## Task to carry out
Below are the entries to work from; restate word for word the portion that opens with the line containing "Let’s see what we’ve got! 🥁" and closes with the line containing "Just like agile", keeping both.
-- Input follows --
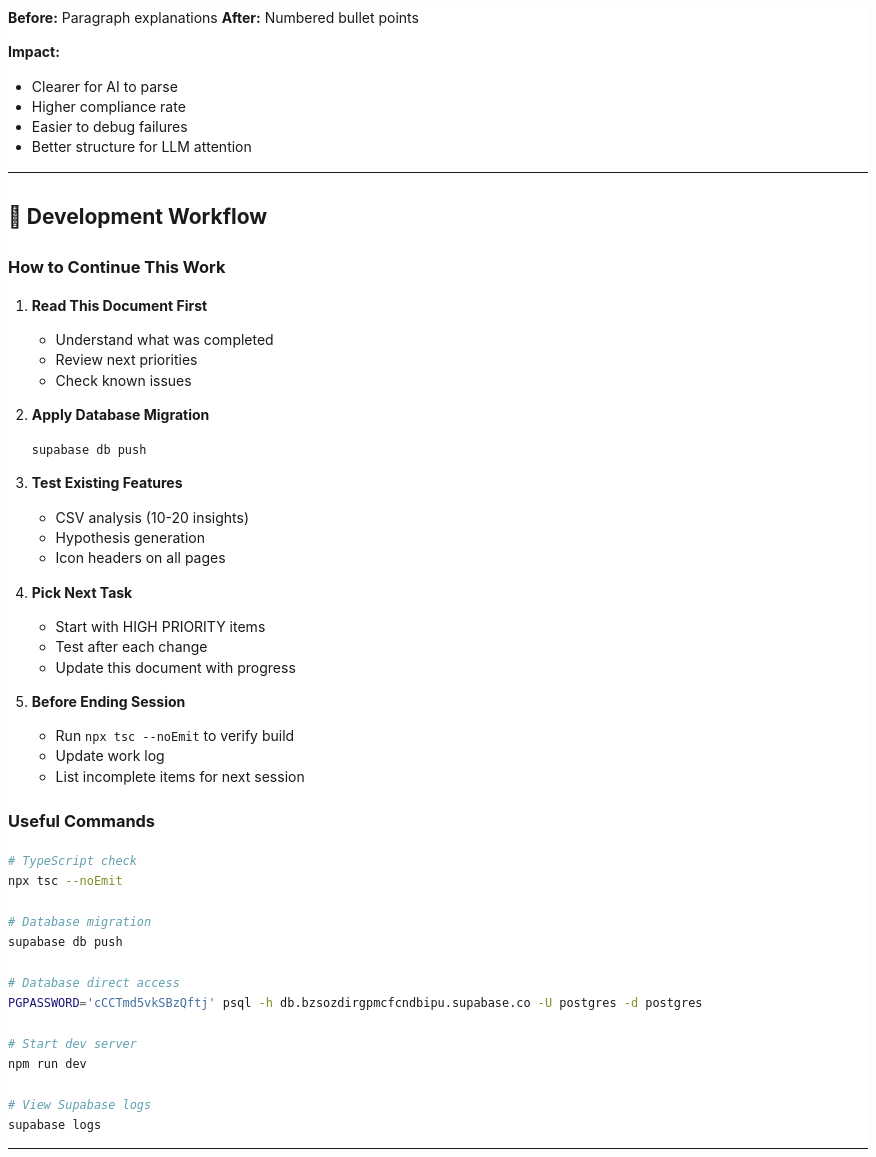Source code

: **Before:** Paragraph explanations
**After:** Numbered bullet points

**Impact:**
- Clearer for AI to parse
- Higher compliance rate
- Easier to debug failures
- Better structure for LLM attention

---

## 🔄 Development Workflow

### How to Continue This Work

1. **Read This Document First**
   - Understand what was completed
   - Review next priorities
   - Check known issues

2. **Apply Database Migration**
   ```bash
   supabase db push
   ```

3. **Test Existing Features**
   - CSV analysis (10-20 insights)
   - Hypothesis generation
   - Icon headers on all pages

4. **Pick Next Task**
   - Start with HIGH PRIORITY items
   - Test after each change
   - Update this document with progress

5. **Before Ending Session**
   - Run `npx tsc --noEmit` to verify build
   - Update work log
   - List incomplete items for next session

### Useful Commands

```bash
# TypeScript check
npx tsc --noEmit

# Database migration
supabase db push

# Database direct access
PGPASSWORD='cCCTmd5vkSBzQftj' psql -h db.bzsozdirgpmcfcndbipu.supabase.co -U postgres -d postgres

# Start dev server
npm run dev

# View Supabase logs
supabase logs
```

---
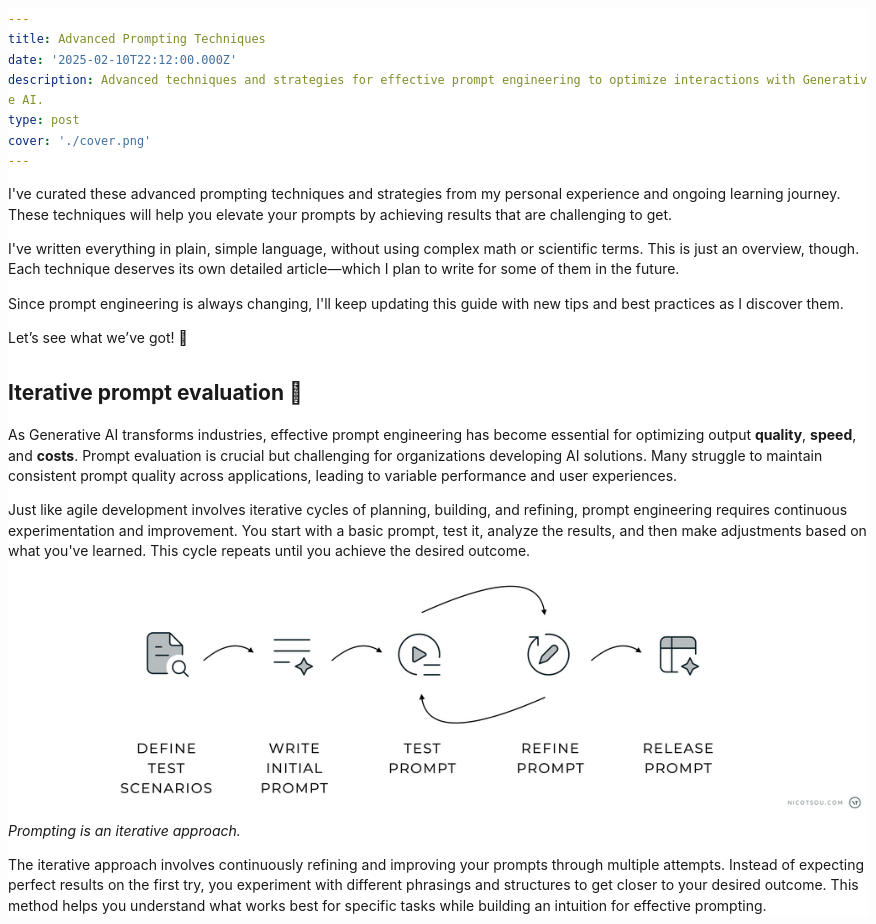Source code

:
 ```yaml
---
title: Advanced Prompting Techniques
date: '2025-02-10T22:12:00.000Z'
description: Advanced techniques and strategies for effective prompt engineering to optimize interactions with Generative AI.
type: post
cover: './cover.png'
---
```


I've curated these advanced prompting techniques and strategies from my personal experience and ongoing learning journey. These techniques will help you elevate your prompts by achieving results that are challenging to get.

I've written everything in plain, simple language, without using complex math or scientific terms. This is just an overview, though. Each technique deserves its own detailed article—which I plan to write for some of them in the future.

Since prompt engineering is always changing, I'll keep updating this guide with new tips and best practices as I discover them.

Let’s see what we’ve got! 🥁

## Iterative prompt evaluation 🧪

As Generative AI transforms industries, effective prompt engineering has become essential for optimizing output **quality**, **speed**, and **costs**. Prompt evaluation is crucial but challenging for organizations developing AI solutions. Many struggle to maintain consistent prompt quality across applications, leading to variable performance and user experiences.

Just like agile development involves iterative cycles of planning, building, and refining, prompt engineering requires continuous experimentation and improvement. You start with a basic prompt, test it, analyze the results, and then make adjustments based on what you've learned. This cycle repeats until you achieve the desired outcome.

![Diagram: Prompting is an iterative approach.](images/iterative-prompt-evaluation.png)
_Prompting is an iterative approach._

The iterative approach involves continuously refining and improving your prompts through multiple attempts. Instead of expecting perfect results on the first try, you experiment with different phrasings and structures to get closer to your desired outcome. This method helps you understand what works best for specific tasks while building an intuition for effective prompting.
-- Input concluded --
-- Input follows --
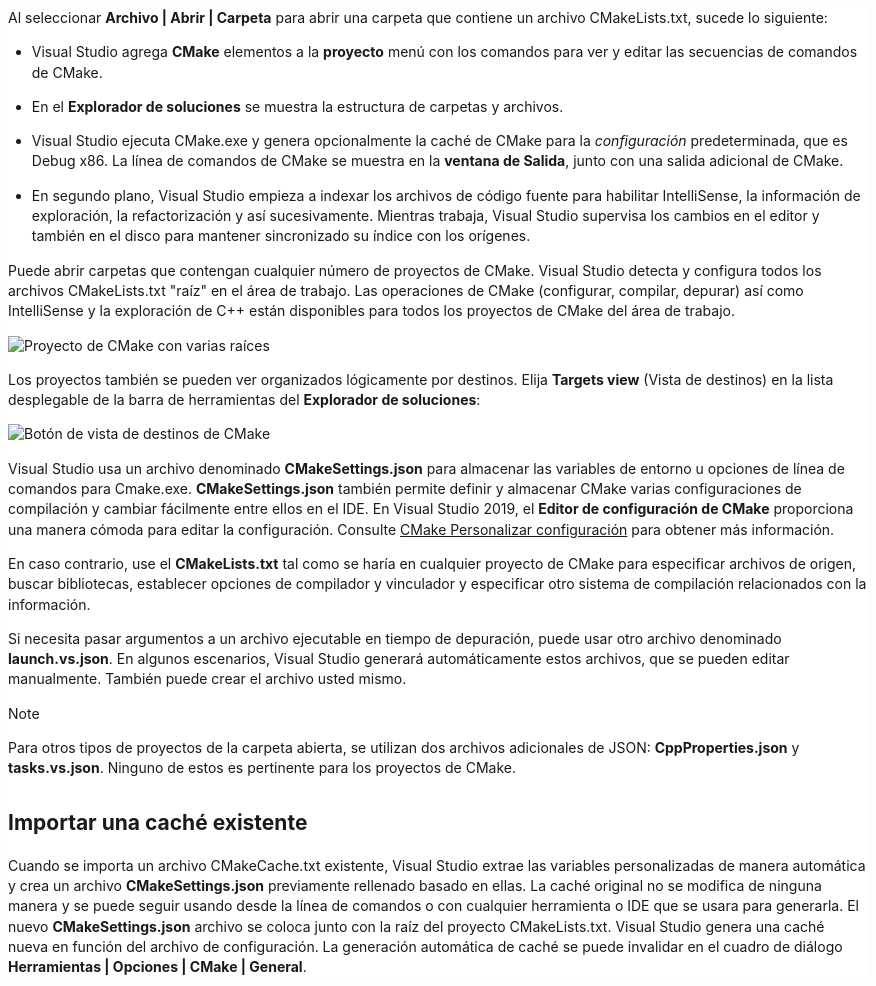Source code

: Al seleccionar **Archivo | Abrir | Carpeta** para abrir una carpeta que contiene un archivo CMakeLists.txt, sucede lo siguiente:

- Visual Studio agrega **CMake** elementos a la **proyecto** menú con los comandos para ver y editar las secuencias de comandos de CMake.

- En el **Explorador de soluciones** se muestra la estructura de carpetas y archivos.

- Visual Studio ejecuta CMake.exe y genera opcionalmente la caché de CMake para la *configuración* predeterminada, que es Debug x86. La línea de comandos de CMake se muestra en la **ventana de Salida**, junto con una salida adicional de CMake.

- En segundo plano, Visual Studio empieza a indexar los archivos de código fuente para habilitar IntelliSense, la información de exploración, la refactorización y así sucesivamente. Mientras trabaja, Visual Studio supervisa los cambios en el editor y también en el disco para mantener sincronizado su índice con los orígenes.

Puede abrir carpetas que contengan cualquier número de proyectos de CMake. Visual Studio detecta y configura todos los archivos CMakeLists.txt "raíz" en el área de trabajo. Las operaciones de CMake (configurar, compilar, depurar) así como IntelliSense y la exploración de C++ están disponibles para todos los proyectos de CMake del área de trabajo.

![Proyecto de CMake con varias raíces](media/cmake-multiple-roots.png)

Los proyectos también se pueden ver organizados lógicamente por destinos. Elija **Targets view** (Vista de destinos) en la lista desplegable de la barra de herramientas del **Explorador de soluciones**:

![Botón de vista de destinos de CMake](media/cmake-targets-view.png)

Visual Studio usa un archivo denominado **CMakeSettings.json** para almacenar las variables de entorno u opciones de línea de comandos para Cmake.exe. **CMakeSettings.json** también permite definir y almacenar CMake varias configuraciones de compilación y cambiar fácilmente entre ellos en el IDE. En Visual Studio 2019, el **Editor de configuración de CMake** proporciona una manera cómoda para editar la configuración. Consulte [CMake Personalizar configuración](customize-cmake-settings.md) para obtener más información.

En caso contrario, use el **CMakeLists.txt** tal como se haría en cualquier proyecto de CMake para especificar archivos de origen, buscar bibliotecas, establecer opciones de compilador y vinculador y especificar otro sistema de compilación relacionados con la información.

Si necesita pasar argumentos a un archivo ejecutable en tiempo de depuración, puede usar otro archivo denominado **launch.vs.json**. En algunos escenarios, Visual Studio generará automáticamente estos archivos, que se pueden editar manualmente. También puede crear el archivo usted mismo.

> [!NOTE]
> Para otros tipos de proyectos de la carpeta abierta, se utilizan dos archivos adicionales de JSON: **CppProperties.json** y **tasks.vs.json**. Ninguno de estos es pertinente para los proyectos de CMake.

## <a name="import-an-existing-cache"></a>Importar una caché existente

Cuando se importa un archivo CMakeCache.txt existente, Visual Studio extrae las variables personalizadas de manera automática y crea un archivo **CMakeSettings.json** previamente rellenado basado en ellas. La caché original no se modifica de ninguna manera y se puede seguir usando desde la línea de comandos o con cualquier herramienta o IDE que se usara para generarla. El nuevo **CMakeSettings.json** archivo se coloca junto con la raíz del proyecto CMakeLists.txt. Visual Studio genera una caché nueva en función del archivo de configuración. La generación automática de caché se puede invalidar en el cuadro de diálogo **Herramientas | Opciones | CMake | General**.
-- Input concluded --
## Solution for this task
Let’s see what we’ve got! 🥁

## Iterative prompt evaluation 🧪

As Generative AI transforms industries, effective prompt engineering has become essential for optimizing output **quality**, **speed**, and **costs**. Prompt evaluation is crucial but challenging for organizations developing AI solutions. Many struggle to maintain consistent prompt quality across applications, leading to variable performance and user experiences.

Just like agile development involves iterative cycles of planning, building, and refining, prompt engineering requires continuous experimentation and improvement. You start with a basic prompt, test it, analyze the results, and then make adjustments based on what you've learned. This cycle repeats until you achieve the desired outcome.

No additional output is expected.